Pola-R-CHP - Polatuzumab Vedotin 1.8 / Rituximab 375 / Cyclophosphamide 750 / Doxorubicin 50 / Prednisolone 100, diffuse large B-non-Hodgkin Lymphoma, cycle 1-6
Protocol-ID: 1920 V1.0 (Standard), Pola-R-CHP (POLVED1.8/RITU375/CYCL750/DOXO50/PRED100), DLBCL, C1-6Indication(s)

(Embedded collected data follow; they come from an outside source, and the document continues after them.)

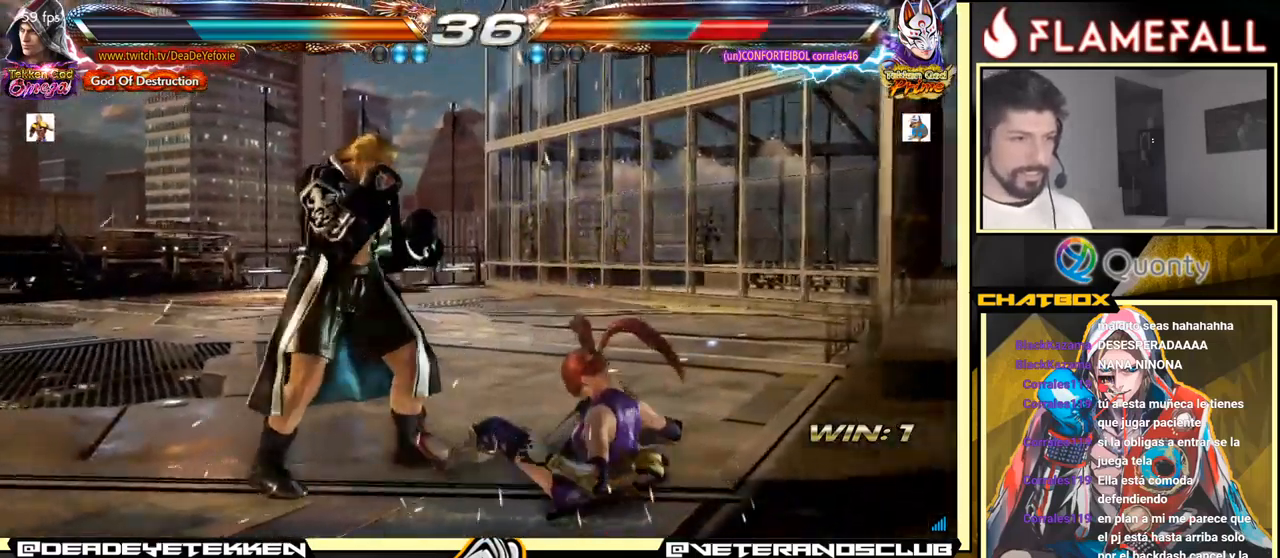
{"buttons": [], "left_stick": "down-right", "events": [[66, "A", "up"], [116, "left_stick", "down-left"], [316, "left_stick", "down-right"], [333, "X", "down"], [483, "X", "up"]]}
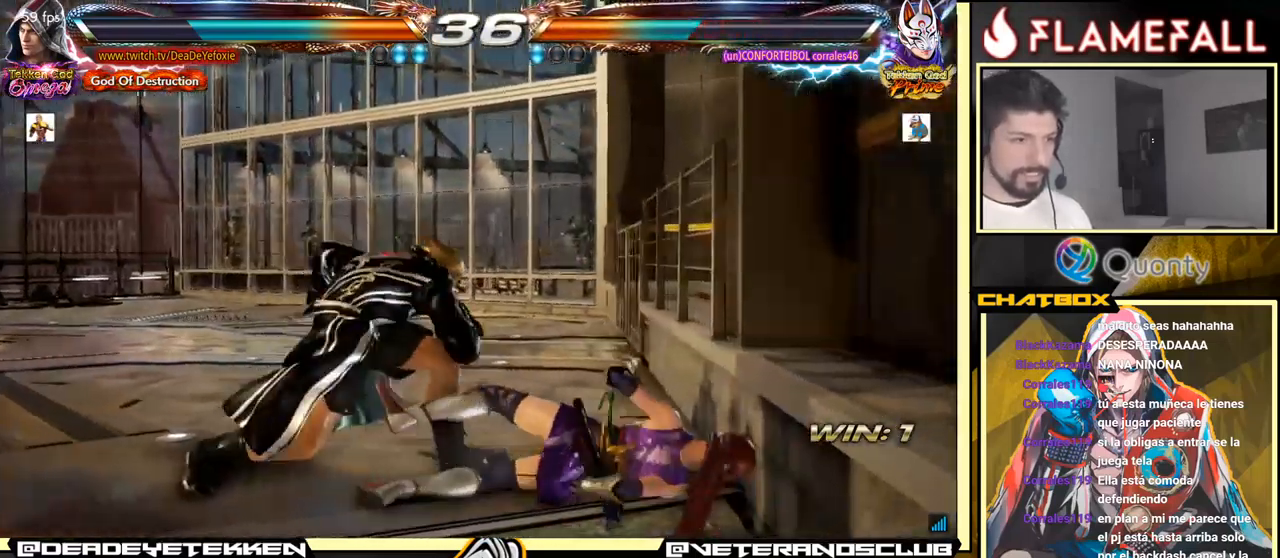
{"buttons": [], "left_stick": "center", "events": [[116, "left_stick", "center"]]}
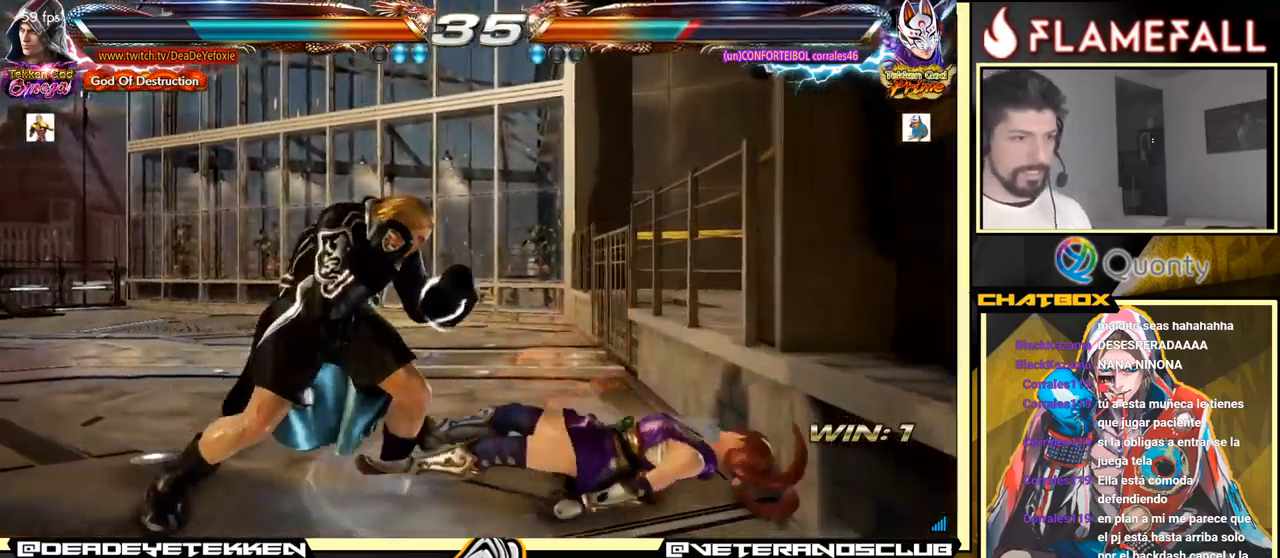
{"buttons": [], "left_stick": "down-left", "events": [[16, "left_stick", "right"], [200, "A", "down"], [400, "A", "up"], [400, "left_stick", "down-left"]]}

- NHL, B-Cell Type, Diffuse Large Cell; ICD-10 C83.3
Protocol classification
- Classification: current standard
- Intensity: Standard dose
- Therapy mode: First line
- Therapy intention: curative
Cycles
Cycle length 21 days, recommended cycles: 6
Protocol sequences
Risks
- Emetogenicity (MASCC/ESMO): moderate (30-90%)
- Neutropenia: very high (>41%)
- Febrile Neutropenia: high (>20%)
- Anemia Hb below 8g/dl: moderate (6-15%)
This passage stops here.